Nemo resorts to everything from eating the exotic fish in the apartment’s fish tank, to the aforementioned dog food. When his sanity truly begins to slip, he begins to maniacally perform his own talk shows to himself — the kind of dual performance that the Spider-Man actor is quite familiar with, having recently reprised the role of the Green Goblin in 2021’s No Way Home (for the record, Dafoe says he would play Norman Osborn again “if everything was right”). It’s all in service of a greater message that takes the saying “No man is an island” to the extreme.
“We tend to build golden cages.”
The story of Inside was inspired by director Vasilis Katsoupis’ own personal experience staying at a friend’s apartment in lower Manhattan (no, he did not get trapped and starve). Surrounded by towering skyscrapers and sleek buildings that he had never seen before, Katsoupis was awestruck — and slightly terrified.

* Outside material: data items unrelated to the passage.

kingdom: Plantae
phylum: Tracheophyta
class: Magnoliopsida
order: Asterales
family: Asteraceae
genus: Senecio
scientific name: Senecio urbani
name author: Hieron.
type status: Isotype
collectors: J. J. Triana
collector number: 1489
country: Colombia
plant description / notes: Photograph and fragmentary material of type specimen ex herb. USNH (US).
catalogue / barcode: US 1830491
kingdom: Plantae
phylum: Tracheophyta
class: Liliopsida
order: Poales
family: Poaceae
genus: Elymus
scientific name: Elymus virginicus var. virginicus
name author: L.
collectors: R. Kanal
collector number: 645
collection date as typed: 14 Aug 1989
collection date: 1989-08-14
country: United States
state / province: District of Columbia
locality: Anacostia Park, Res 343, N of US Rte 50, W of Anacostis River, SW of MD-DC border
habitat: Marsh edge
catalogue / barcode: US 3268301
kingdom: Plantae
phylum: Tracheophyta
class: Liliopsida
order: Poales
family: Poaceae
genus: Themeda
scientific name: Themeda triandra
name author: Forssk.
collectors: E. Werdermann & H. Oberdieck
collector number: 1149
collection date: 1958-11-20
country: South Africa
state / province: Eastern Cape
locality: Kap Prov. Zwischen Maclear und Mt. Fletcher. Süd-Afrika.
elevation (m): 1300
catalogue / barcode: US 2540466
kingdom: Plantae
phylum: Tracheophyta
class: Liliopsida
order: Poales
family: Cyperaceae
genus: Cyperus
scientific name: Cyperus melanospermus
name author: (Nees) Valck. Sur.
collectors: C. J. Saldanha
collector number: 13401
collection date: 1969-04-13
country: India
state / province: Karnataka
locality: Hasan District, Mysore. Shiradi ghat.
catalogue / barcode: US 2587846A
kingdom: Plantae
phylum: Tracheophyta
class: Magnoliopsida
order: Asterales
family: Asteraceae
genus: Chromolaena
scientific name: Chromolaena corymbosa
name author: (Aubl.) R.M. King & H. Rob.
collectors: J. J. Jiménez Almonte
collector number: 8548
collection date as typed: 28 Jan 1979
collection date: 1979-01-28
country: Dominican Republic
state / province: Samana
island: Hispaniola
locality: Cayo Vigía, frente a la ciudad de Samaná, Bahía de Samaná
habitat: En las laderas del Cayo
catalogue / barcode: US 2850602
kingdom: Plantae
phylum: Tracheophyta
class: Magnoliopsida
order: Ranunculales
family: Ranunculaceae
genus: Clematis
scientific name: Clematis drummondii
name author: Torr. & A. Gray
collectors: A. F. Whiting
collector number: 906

“It [occurred] to me, What if you were trapped in a luxurious apartment at the top of a building?” Katsoupis recounts. “And afterward, it came to me to take the premise of Robinson Crusoe, Castaway and put it in a place surrounded by life all the time, all the day, like a metropolis like New York. The loneliness that someone feels is elevated, and it's more tortuous than being on a lonely island. A boat will pass by and there’s the chance of escaping the island, but for my hero, he can see the buzz of the city around, but nobody can help him or nobody wants to help him.”
This thought experiment became reality when Katsoupis and his team approached Dafoe in London about starring in the film — a request he never thought would even reach the Hollywood icon.
“He was always a star that I imagined in the film,” Katsoupis says, “But imagine that — me just thinking about Willem being in my first film. That idea was a dream — more than a dream. It was an impossible task.”
But Dafoe was immediately taken with the story, even offering to finance the film. Filming began during the pandemic and wrapped in the summer of 2021. Now, released as Covid-19 appears to be on its last legs, Inside also feels like a pointed glimpse at a unique moment in history, though Dafoe hopes their experiences weren’t quite as extreme as Nemo’s.
“Definitely people are going to be able to relate to it because they've been through that pandemic experience,” Dafoe says. “But this is quite different, actually. Because in the pandemic, it was a collective experience. We were all going through the same thing. And even though we were isolated, we knew next door, across town, across the ocean, people were basically going through the same thing. So there's some sort of comfort in that.”
There’s little comfort in watching Inside, which has a certain voyeuristic quality to it. It draws the viewer in — they’re fascinated by Nemo’s suffering, repulsed by it, upset by it. “The audience really participates in that as if it were a thriller,” Dafoe says.
But Inside is more than just a thriller about watching a man slowly starve to death, Dafoe believes. The art that surrounds Nemo is not just an ironic display of capitalist decadence at its worst. Nemo loves the art — and it helps him survive as much as it taunts him. “Because of the special qualities of the apartment, the art being there, other things come up,” Dafoe says. “So there's also a meditative quality and certain things really are evoked in him dealing with the art and eventually, first practically out of boredom, he starts to interact with the art and then actually, I think by the end, it's something that maybe even saves him.”
To Katsoupis, the message of Inside is simple: “We tend to build golden cages.”